Biografia de Ninni Pagano

Nascido em Catania em 1969, Ninni Pagano iniciou seus estudos com base científica, um histórico que influenciará a precisão e a estrutura de suas futuras obras. Sua aproximação ao mundo da arte ocorre através da frequência do estúdio do mestre Antonio Sciacca, com quem compartilha uma visão da arte como ponte entre épocas diferentes.
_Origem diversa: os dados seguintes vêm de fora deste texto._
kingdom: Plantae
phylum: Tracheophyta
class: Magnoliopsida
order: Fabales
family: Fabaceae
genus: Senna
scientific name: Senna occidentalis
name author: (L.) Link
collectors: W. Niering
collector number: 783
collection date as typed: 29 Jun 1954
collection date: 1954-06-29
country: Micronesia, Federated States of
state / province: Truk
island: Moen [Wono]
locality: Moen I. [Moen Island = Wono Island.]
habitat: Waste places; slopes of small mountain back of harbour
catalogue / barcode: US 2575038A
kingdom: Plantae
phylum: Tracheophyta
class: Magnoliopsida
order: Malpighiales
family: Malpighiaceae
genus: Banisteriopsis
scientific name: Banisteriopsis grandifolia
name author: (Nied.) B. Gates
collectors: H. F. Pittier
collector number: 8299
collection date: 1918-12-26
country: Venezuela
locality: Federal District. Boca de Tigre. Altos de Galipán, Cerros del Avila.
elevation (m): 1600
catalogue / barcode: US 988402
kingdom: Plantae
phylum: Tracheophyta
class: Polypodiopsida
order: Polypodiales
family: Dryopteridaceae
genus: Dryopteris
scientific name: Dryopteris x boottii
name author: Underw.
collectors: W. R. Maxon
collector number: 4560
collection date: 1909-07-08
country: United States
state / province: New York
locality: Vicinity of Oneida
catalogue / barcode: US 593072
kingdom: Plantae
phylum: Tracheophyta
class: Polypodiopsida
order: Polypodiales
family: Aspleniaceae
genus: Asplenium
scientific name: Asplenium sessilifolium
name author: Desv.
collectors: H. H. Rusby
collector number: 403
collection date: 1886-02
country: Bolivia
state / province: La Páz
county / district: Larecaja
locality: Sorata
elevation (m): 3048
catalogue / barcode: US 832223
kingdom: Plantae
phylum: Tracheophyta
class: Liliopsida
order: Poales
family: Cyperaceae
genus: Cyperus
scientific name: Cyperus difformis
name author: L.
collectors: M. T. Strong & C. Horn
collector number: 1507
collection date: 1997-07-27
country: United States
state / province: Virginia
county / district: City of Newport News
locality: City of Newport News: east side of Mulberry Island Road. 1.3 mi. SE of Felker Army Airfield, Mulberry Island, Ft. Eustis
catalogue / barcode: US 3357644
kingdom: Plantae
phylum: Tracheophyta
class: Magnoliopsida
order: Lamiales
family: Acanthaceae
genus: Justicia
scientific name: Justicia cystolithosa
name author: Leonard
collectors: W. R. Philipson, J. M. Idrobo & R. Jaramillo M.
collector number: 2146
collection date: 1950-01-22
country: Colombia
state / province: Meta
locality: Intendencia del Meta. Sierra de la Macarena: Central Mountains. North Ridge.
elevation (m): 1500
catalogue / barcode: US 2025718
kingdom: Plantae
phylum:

A Poetica: "La Camera delle Meraviglie"
A busca de Pagano está intimamente ligada ao conceito de Wunderkammer (Camera das Maravilhas). Suas obras são frequentemente concebidas como espaços mentais onde se fundem:

Classicismo e Pop: Elementos da escultura grega e renascentista são reinterpretados com cores compactas e simbolismos contemporâneos.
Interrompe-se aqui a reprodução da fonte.